Here are some notable places to get you started.
20517 N. Main St., Cornelius; 704-655-7465.
The list of local farmers and purveyors that Fork! utilizes is almost as long as the menu itself. But make no mistake, chef Tim Groody could not work his magic without them. Among some of the more bewitching choices on the brunch and dinner menu: cheddar and herb biscuits with turkey sausage gravy; yellowfin tuna tartar with crispy wontons; goat cheese macaroni and Certified Angus beef tenderloin medallions.
131 N. Main St., Davidson; 980-231-5000.
Kindred, opened in February by Joe and Katy Kindred, was recently named No. 7 among the country’s top 10 new restaurants by Bon Appetit. There is definitely a Southern flair in the food here thanks to chef Joe Kindred, who grew up in Davidson and went to Johnson & Wales when it was in Charleston. The BLT is presented open-faced with smoked pork belly, heirloom tomatoes and a creamy remoulade – basically a glorified mayo. A baked egg is served with pork sausage, hominy and pickled squash. The food may sound down-home, but the atmosphere is most definitely skewed toward the high-end. But if you’re going to eat peach cobbler with a sweet corn gelato, why not do so while dabbing crumbs from your mouth on a cloth napkin, while reclined against a handsome leather-backed seat.
755 Pitts School Road, Concord; 704-786-1123.
The barbecue is served Eastern style here – which means expect a vinegary twang and a bit of spice – and the pork comes chopped or sliced. True enough, trays and plates of the pork and the pork sandwiches are the stars, but there is also chicken, Brunswick stew, brisket and a slew of sides (fried corn on the cob anyone?). The restaurant’s name is short for Robert and Robert – and named for owners Rob Emore and Bob Critz.
Heritage Food & Drink
201 W. S. Main St., Waxhaw; 704-843-5236.
Heritage’s seasonal menu features familiar food all gussied up. Mixed green salad with blackberries, walnuts and goat cheese; oysters with caviar and champagne; duck with grits, okra and blueberry barbecue. If you’re curious about where chef Paul Verica sources his food, you need only look at the restaurant’s website, where local farmers receive hearty shout-outs.

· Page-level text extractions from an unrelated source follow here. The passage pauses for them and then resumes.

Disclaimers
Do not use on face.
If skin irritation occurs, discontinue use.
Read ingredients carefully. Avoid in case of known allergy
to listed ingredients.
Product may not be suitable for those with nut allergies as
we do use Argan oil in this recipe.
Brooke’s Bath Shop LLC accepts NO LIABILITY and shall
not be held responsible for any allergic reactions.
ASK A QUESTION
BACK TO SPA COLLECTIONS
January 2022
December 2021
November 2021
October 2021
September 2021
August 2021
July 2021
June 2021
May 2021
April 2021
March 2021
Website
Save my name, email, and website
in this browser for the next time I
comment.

Heritage is open for dinner and brunch – and if you should visit for the latter meal, the fresh-baked doughnuts are certainly worth a try.
3415 S.C. 51 North, Fort Mill; 803-548-1612.

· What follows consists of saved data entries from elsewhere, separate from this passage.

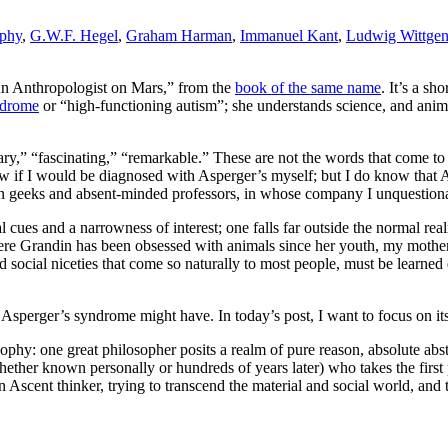
aphy
,
G.W.F. Hegel
,
Graham Harman
,
Immanuel Kant
,
Ludwig Wittgen
An Anthropologist on Mars,” from the
book of the same name
. It’s a sh
ndrome
or “high-functioning autism”; she understands science, and animal
ary,” “fascinating,” “remarkable.” These are not the words that come to
now if I would be diagnosed with Asperger’s myself; but I do know that 
tion geeks and absent-minded professors, in whose company I unquestiona
l cues and a narrowness of interest; one falls far outside the normal rea
re Grandin has been obsessed with animals since her youth, my mother r
 social niceties that come so naturally to most people, must be learned
 Asperger’s syndrome might have. In today’s post, I want to focus on its
ophy: one great philosopher posits a realm of pure reason, absolute abs
whether known personally or hundreds of years later) who takes the first
n Ascent thinker, trying to transcend the material and social world, and 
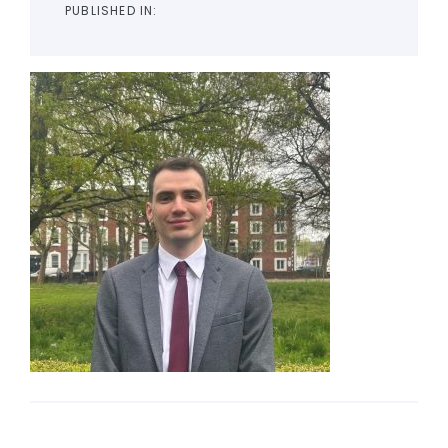
PUBLISHED IN:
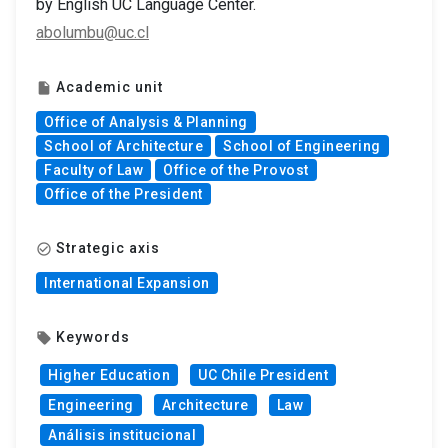
by English UC Language Center.
abolumbu@uc.cl
Academic unit
insert_drive_file
Office of Analysis & Planning
School of Architecture
School of Engineering
Faculty of Law
Office of the Provost
Office of the President
Strategic axis
check_circle_outline
International Expansion
Keywords
local_offer
Higher Education
UC Chile President
Engineering
Architecture
Law
Análisis institucional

The menu (designed by chef Aaron Rivera) is classified as modern Hispanic and features small, vivid, tightly focused plates. Octopus and shrimp ceviche benefit from the juice of oranges. Brisket tacos team up with a charred onion chimichurri, queso fresco and avocado. You may be familiar with risotto, but Tapas 51’s version incorporates saffron butter, green peas and tomato jam. It’s conceivable you won’t have room for dessert; still, you may want to while away the evening with the restaurant’s Colombian coffee.

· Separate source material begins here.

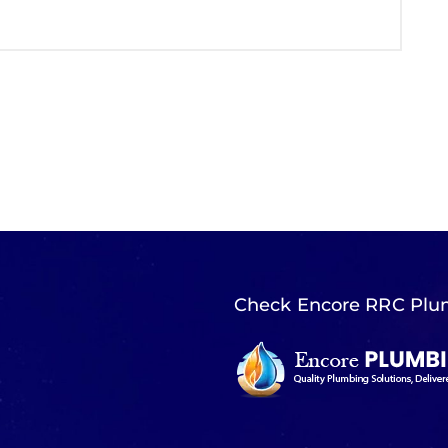
Check Encore RRC Plu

1912 Mount Gallant Road, Suite 108, Rock Hill; 803-792-4449.
Chef Greg Collier is a Tennessee native who’s done stints at fine-dining establishments. But he and his wife, Subrina, have a “love affair with breakfast,” so The Yolk is all breakfast all the time. Collier’s menu includes Mo-Joe Hash – which brings together coffee marinated steak, diced sweet potato, roasted mushrooms, scallion pesto and eggs over easy – and chocolate pancakes with white chocolate chips and milk chocolate buttercream.
The String Bean
106 N. Main St., Belmont; 704-825-3636.
If you’re ordering in at this combination market/restaurant, consider the 3 Little “Cow” Pigs. Part of the fun of these sliders is that neither you nor the server knows what you’re going to get – the kitchen staff decides how to prepare them. In any event, pair them with duck fat fries. Should you want to take something home to cook on your own, steaks, chicken, fish and deli meats are available. Finding something to drink shouldn’t be a problem, either: The String Bean carries 200 beers and 400 wines.